Work instructions:
Which of the lines below contain the string "stained"? Pull each one out of the data.

Dataset extract:
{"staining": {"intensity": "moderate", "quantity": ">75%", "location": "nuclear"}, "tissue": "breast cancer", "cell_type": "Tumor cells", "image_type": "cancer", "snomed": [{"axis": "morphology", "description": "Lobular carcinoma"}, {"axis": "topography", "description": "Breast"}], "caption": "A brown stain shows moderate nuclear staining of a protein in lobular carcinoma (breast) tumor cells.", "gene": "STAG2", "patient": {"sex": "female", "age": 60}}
==
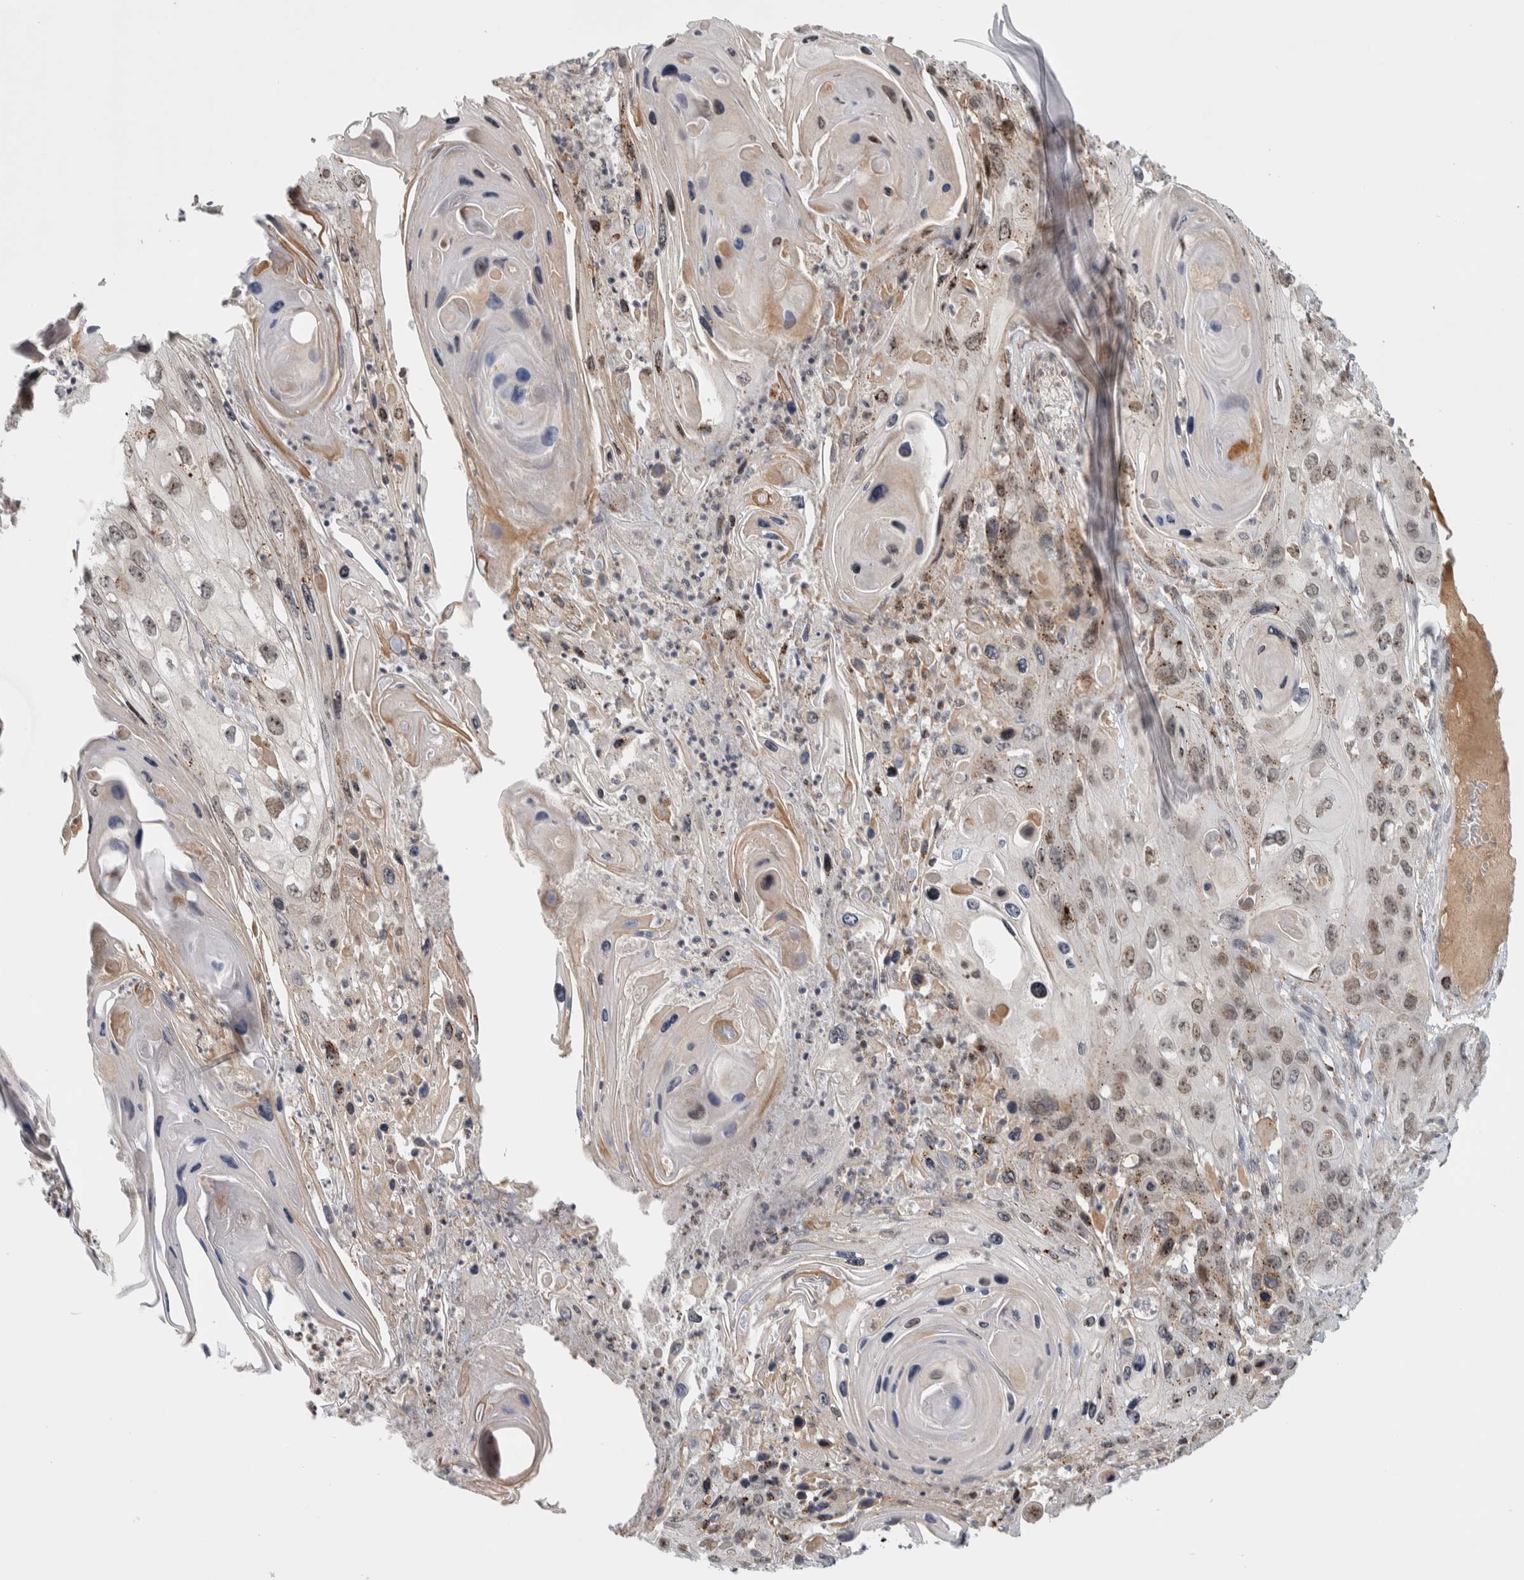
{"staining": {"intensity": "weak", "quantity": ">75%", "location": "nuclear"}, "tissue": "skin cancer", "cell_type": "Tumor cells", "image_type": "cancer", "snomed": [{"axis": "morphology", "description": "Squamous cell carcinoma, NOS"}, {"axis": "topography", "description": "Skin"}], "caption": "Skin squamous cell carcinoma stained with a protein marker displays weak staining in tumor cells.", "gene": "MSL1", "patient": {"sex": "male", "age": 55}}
...
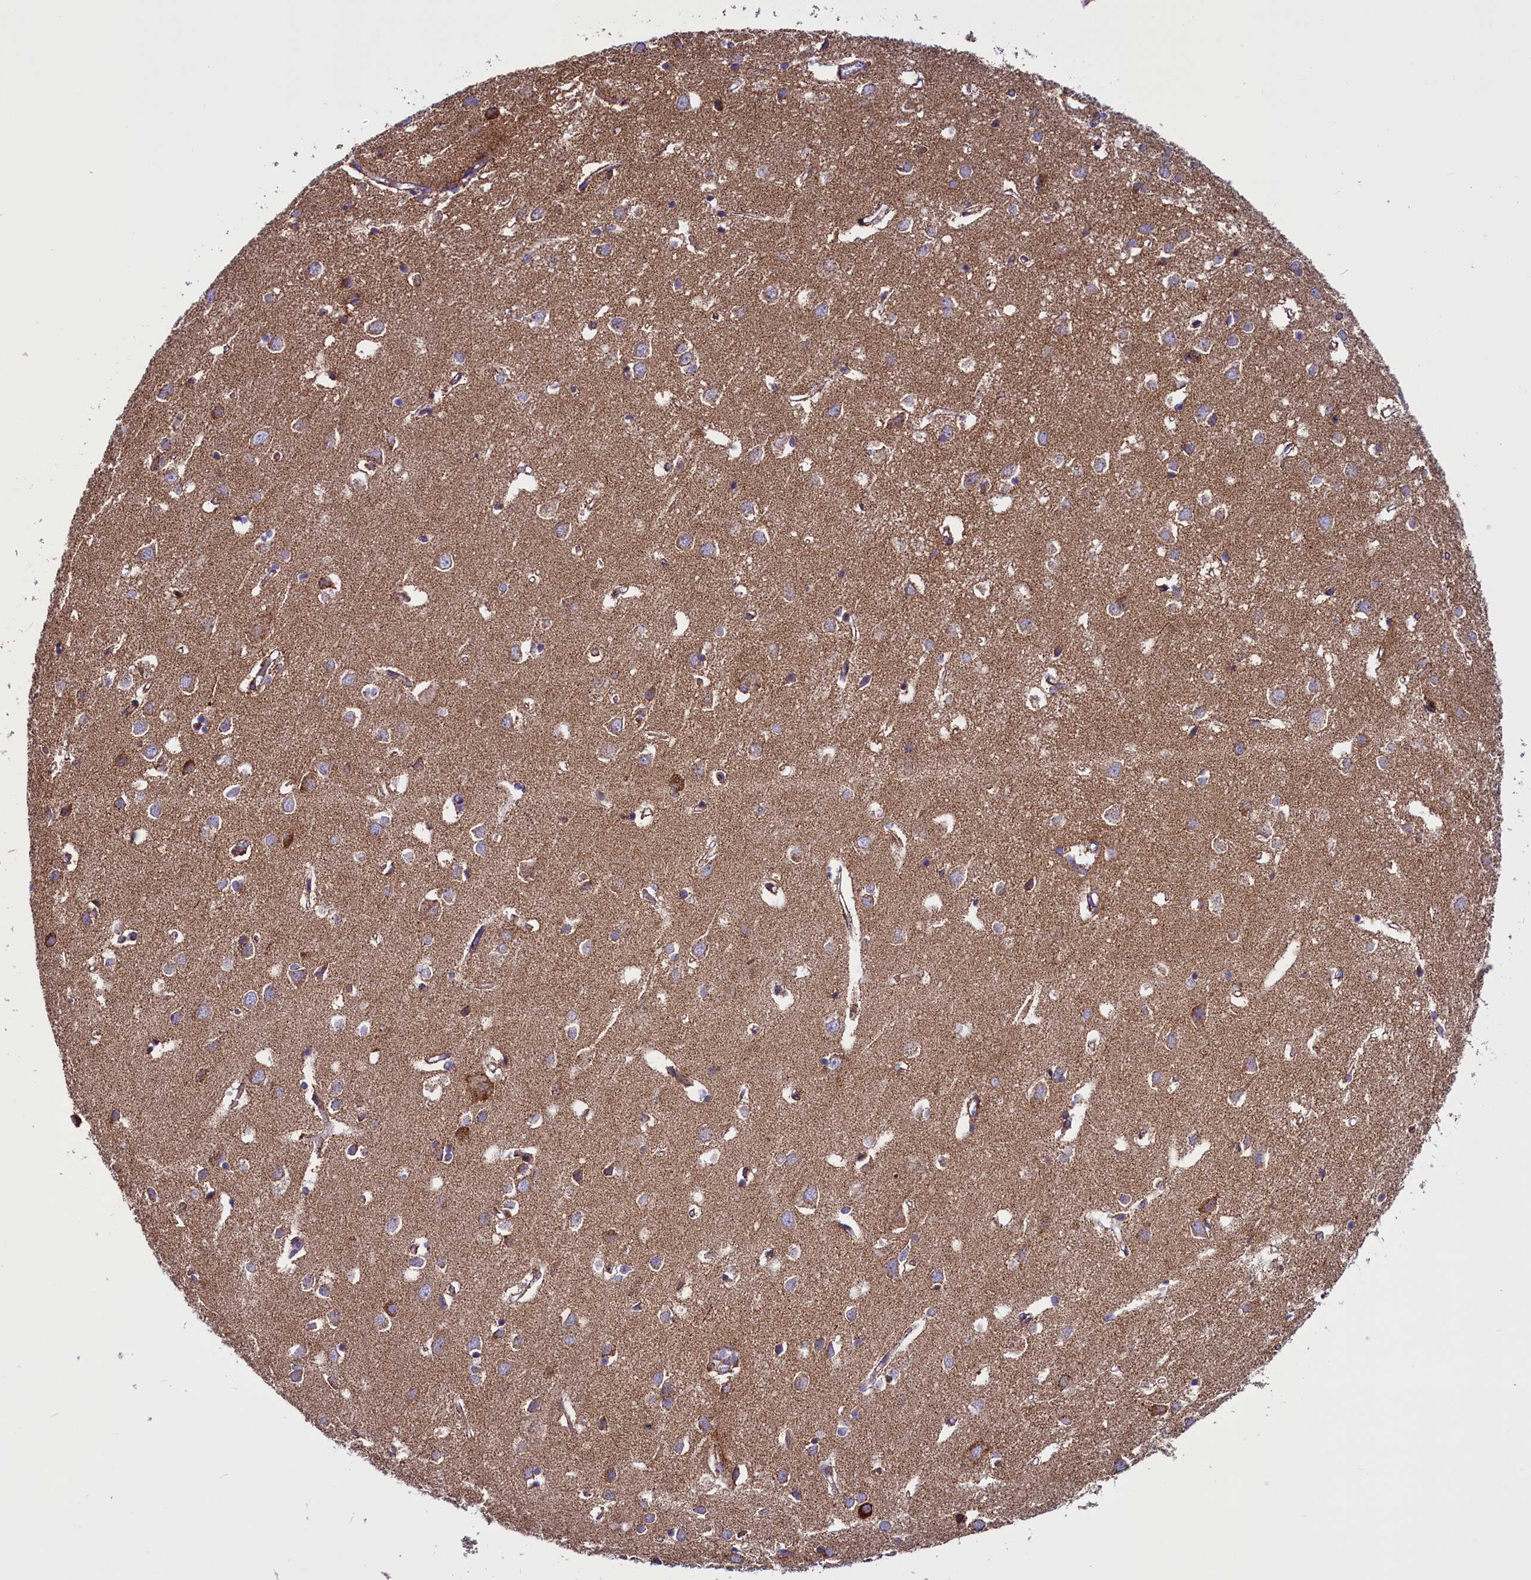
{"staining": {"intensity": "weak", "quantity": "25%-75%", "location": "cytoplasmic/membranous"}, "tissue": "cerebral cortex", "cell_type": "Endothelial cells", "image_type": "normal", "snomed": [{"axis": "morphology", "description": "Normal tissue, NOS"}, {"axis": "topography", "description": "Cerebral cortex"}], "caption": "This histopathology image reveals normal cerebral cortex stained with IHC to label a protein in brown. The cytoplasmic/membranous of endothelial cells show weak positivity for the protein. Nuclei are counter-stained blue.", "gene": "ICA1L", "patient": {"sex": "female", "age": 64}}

Result:
{"staining": {"intensity": "weak", "quantity": ">75%", "location": "nuclear"}, "tissue": "skin cancer", "cell_type": "Tumor cells", "image_type": "cancer", "snomed": [{"axis": "morphology", "description": "Squamous cell carcinoma, NOS"}, {"axis": "topography", "description": "Skin"}], "caption": "Skin squamous cell carcinoma stained with a protein marker displays weak staining in tumor cells.", "gene": "MSL1", "patient": {"sex": "male", "age": 55}}
{"staining": {"intensity": "weak", "quantity": "25%-75%", "location": "cytoplasmic/membranous"}, "tissue": "cerebral cortex", "cell_type": "Endothelial cells", "image_type": "normal", "snomed": [{"axis": "morphology", "description": "Normal tissue, NOS"}, {"axis": "topography", "description": "Cerebral cortex"}], "caption": "This histopathology image reveals normal cerebral cortex stained with IHC to label a protein in brown. The cytoplasmic/membranous of endothelial cells show weak positivity for the protein. Nuclei are counter-stained blue.", "gene": "ICA1L", "patient": {"sex": "female", "age": 64}}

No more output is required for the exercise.